Redick scored five points that night, but in contrast to the Wake outing, he played 37 minutes and missed 14 of 16 shots, including 10 of 11 from three-point range.

Isn’t 2-for-16 shooting a heckuva lot worse than 0-for-5?

Redick went in with a scoring average of 15.3, second best on a Blue Devils’ team that had won 26 games without a prominent inside player.

“J.J. is maybe as good a shooter as there is in the country,” KU coach Roy Williams said the day before the game. “Even though he is a freshman, this time of year the inexperience factor is no longer there.”

Yet Redick looked every bit a freshman as he fired brick after brick in the Arrowhead Pond’s funky rose-and-teal environs while Kirk Hinrich, the KU player who primarily guarded him, looked very much like the experienced senior he was.

Hinrich gave away an inch to Redick, but he possessed the savvy and athleticism to negate the Duke freshman’s strengths. Curiously, while concentrating on stifling Redick, Hinrich scored only two points himself – his lowest scoring output since his freshman year. Hinrich was 1-for-9 from the field.

Then again, if Duke had won, the media no doubt would have switched the story thread and noted how Redick’s offense had suffered while he concentrated on shadowing Hinrich.

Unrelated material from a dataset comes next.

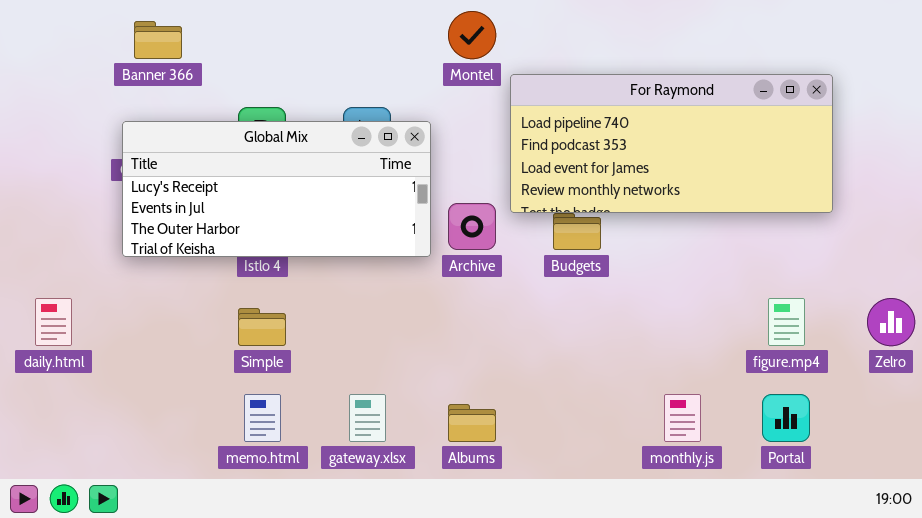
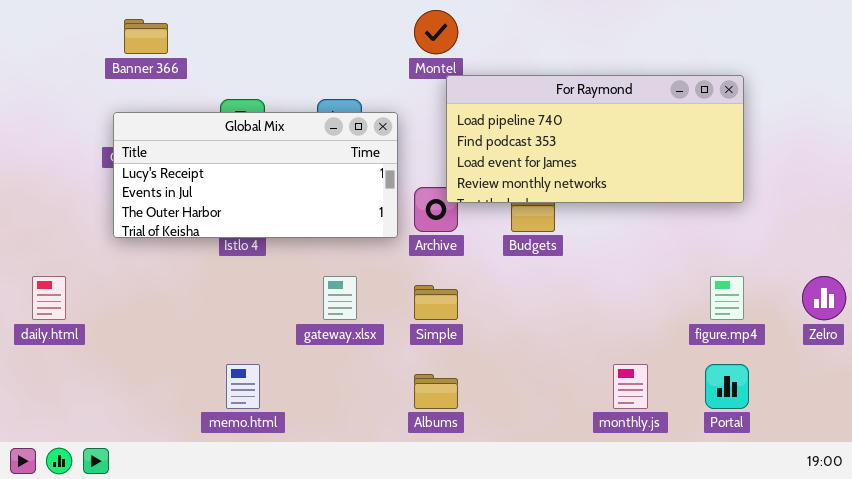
For Raymond: [510,74,833,213] -> [446,75,744,203], moved
Simple: [238,308,286,346] -> [414,285,458,320], moved
gateway.xlsx: [349,394,386,442] -> [323,276,357,320], moved

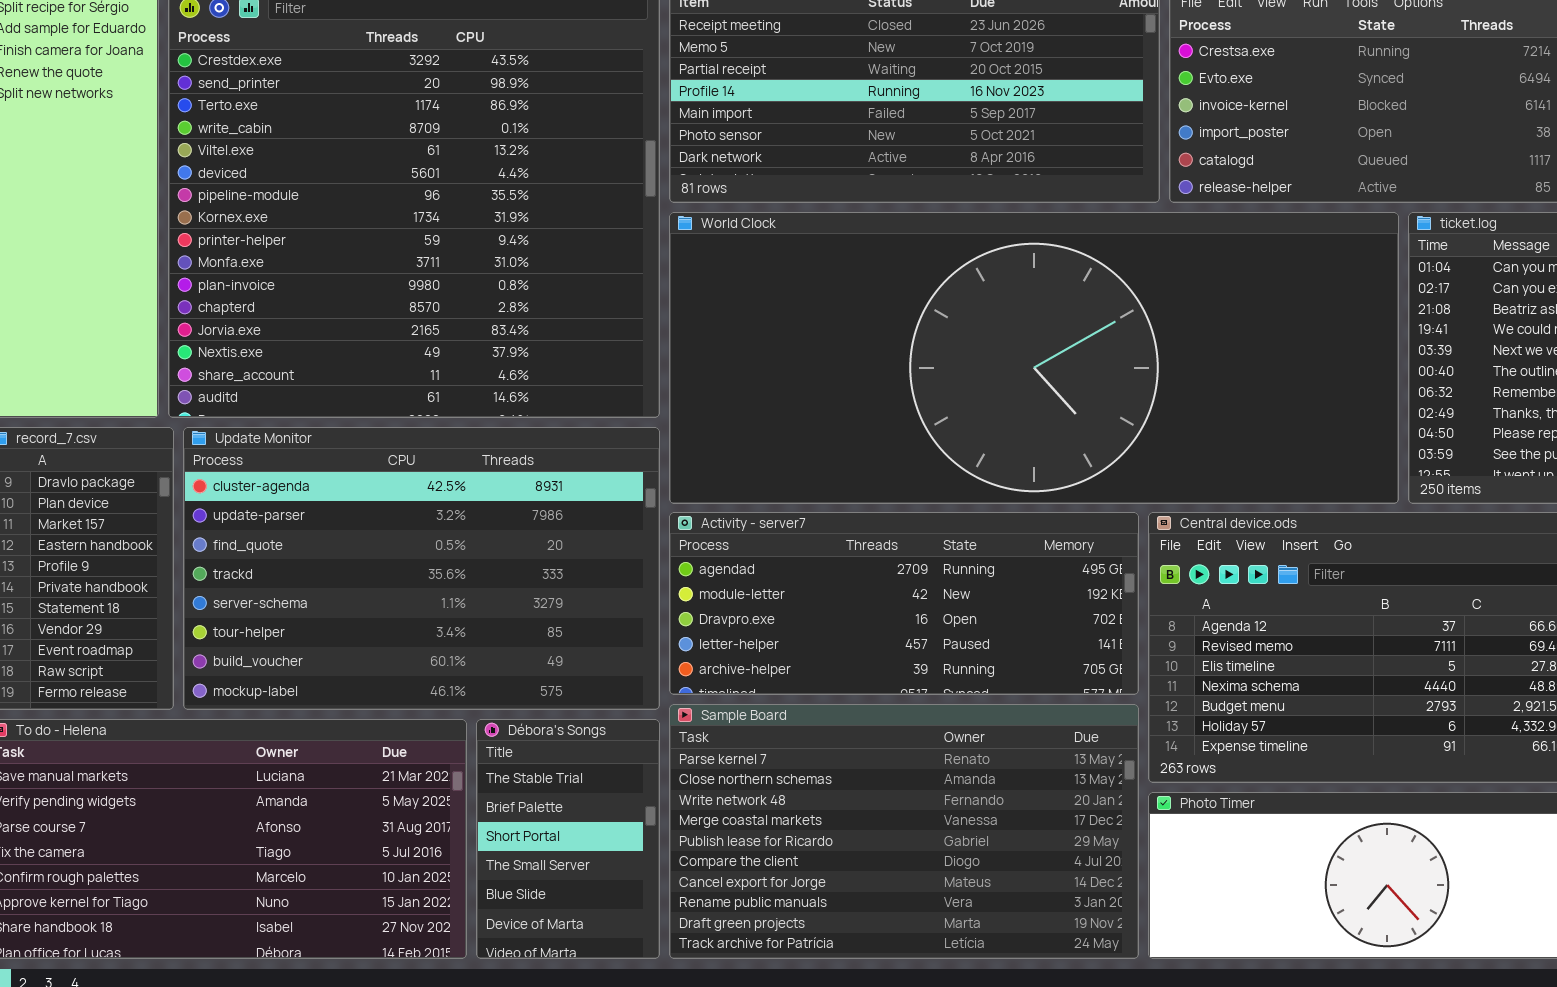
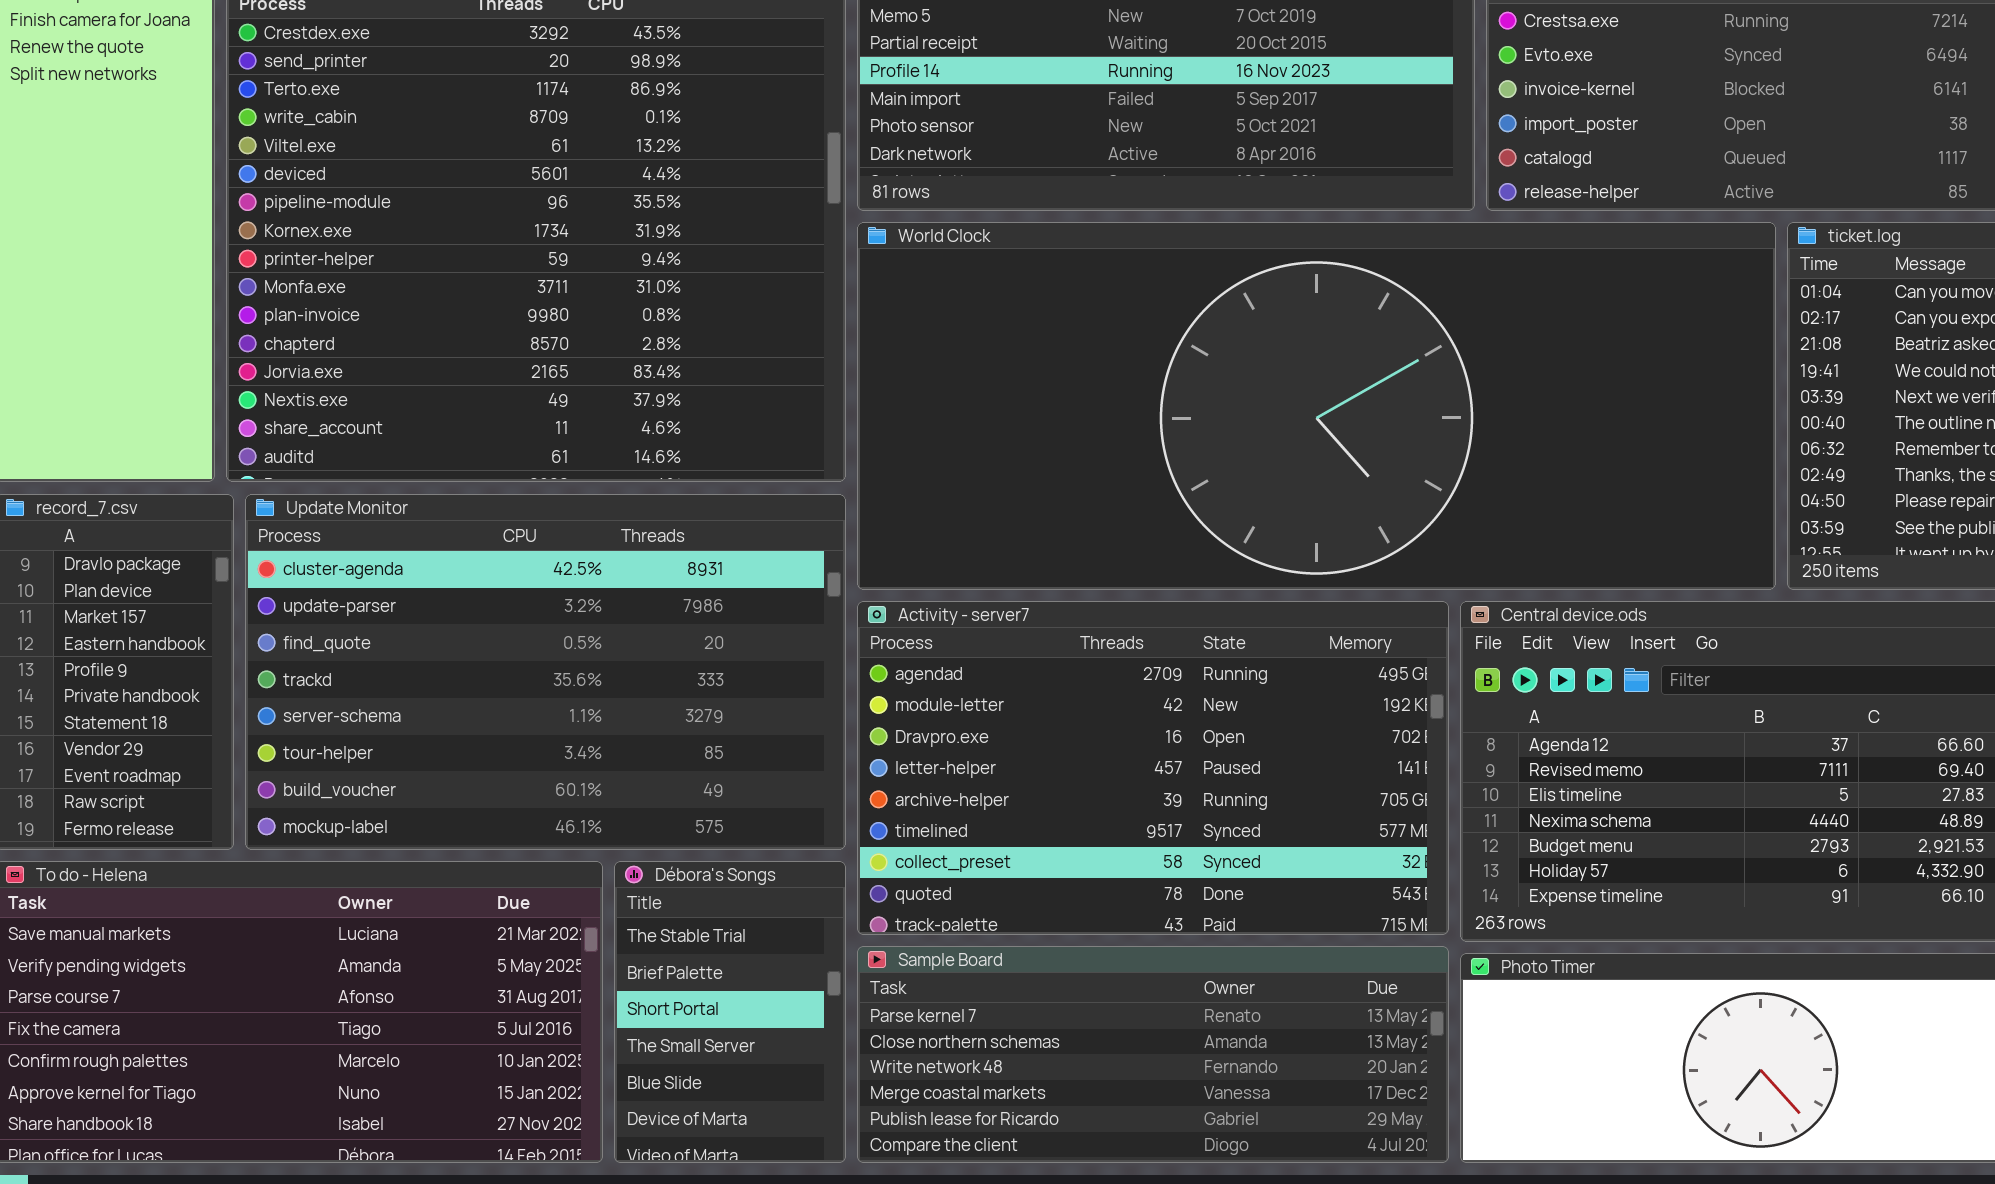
Activity - server7: [669,512,1139,695] -> [857,601,1449,935], resized
Sample Board: [669,704,1139,959] -> [857,946,1449,1163], resized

Yet while Duke needed Redick’s points, Kansas didn’t require much production from Hinrich because the Blue Devils couldn’t throw a net over teammate Nick Collison, who erupted for 33 points and 19 rebounds.

Then, in a fact-is-stranger-than-fiction turnaround, Hinrich scored 28 and Collison only eight two days later as the Jayhawks squeezed No. 2-ranked Arizona, 78-75, to advance to the Final Four at the Louisiana Superdome.

Redick still has several college games remaining, but I’ll be surprised if he ever reaches the depths he did against Kansas that night down the road from the Magic Kingdom.